To predict whether a player subscribes to the newsletter based on their age, experience, and playtime, we will be using the K-nearest-neighbour classification model.

Since KNN is a non-parametric and intuitive method that classifies players based on the similarity of their characteristics to others in the dataset, it seemed to be the most appropriate option. It also requires minimal assumptions, which include:

- Observations that are close together in feature space are likely to belong to the same class.
- Predictor variables must be numeric and scaled so that distance calculations are meaningful.
- The choice of K significantly affects model performance, so it must be tuned carefully.

However, using the KNN model can present a few potential limitations, which are:

- Sensitive to irrelevant variables and scaling.
- Choice of k matters, which must be tuned using cross-validation.
- KNN does not provide easily interpretable coefficients, so interpretation may require additional visual elements.

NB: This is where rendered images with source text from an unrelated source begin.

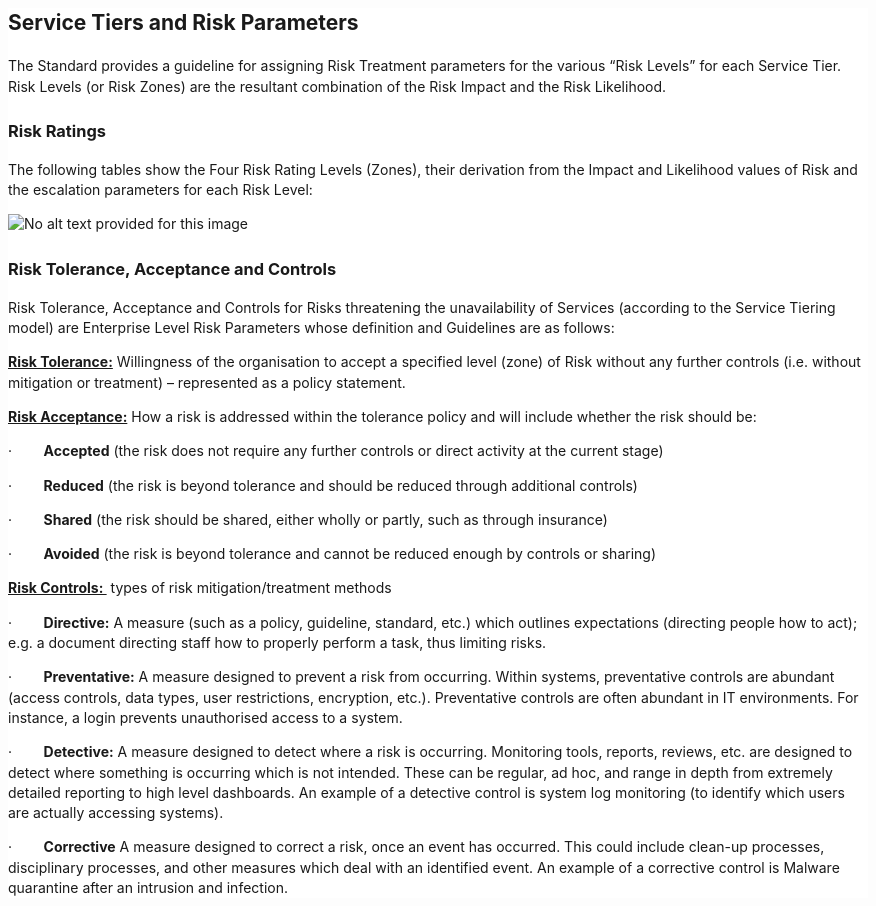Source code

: ## Service Tiers and Risk Parameters

The Standard provides a guideline for assigning Risk Treatment parameters for the various “Risk Levels” for each Service Tier. Risk Levels (or Risk Zones) are the resultant combination of the Risk Impact and the Risk Likelihood.

### Risk Ratings

The following tables show the Four Risk Rating Levels (Zones), their derivation from the Impact and Likelihood values of Risk and the escalation parameters for each Risk Level:

![No alt text provided for this image](https://media.licdn.com/dms/image/C5612AQEsowINDuBu6w/article-inline_image-shrink_1500_2232/0/1585976682106?e=1725494400&v=beta&t=xNWKX0sw-a4fWYrIwEgX4lDgvIQsAiTz6PTvByxRpx8)

### Risk Tolerance, Acceptance and Controls

Risk Tolerance, Acceptance and Controls for Risks threatening the unavailability of Services (according to the Service Tiering model) are Enterprise Level Risk Parameters whose definition and Guidelines are as follows:

**<u>Risk Tolerance:</u>** Willingness of the organisation to accept a specified level (zone) of Risk without any further controls (i.e. without mitigation or treatment) – represented as a policy statement.

**<u>Risk Acceptance:</u>** How a risk is addressed within the tolerance policy and will include whether the risk should be:

·        **Accepted** (the risk does not require any further controls or direct activity at the current stage)

·        **Reduced** (the risk is beyond tolerance and should be reduced through additional controls)

·        **Shared** (the risk should be shared, either wholly or partly, such as through insurance)

·        **Avoided** (the risk is beyond tolerance and cannot be reduced enough by controls or sharing)

**<u>Risk Controls: </u>**  types of risk mitigation/treatment methods

·        **Directive:** A measure (such as a policy, guideline, standard, etc.) which outlines expectations (directing people how to act); e.g. a document directing staff how to properly perform a task, thus limiting risks.

·        **Preventative:** A measure designed to prevent a risk from occurring. Within systems, preventative controls are abundant (access controls, data types, user restrictions, encryption, etc.). Preventative controls are often abundant in IT environments. For instance, a login prevents unauthorised access to a system.

·        **Detective:** A measure designed to detect where a risk is occurring. Monitoring tools, reports, reviews, etc. are designed to detect where something is occurring which is not intended. These can be regular, ad hoc, and range in depth from extremely detailed reporting to high level dashboards. An example of a detective control is system log monitoring (to identify which users are actually accessing systems).

·        **Corrective** A measure designed to correct a risk, once an event has occurred. This could include clean-up processes, disciplinary processes, and other measures which deal with an identified event. An example of a corrective control is Malware quarantine after an intrusion and infection.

To select the best KNN model, we first split the data into 80% training and 20% testing sets, stratifying for `subscribe`. The training data is preprocessed by converting `experience` into dummy variables and centering and scaling age. We then tune k using cross-validation and compare models for different values of k. The most appropriate value of k is then selected, and the corresponding model is applied to the test dataset. Final evaluation is performed using a confusion matrix to ensure a fair assessment of model performance.